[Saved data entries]
━━━

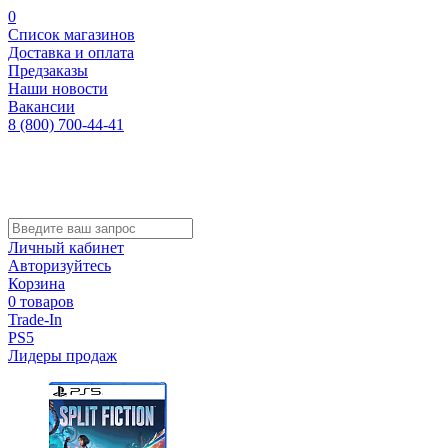
0
Список магазинов
Доставка и оплата
Предзаказы
Наши новости
Вакансии
8 (800) 700-44-41
Личный кабинет
Авторизуйтесь
Корзина
0 товаров
Trade-In
PS5
Лидеры продаж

━━━

__Exercise brief__: Could you set down the records above exactly, skipping any picture?

__Answer to the exercise__:
0
Список магазинов
Доставка и оплата
Предзаказы
Наши новости
Вакансии
8 (800) 700-44-41
Личный кабинет
Авторизуйтесь
Корзина
0 товаров
Trade-In
PS5
Лидеры продаж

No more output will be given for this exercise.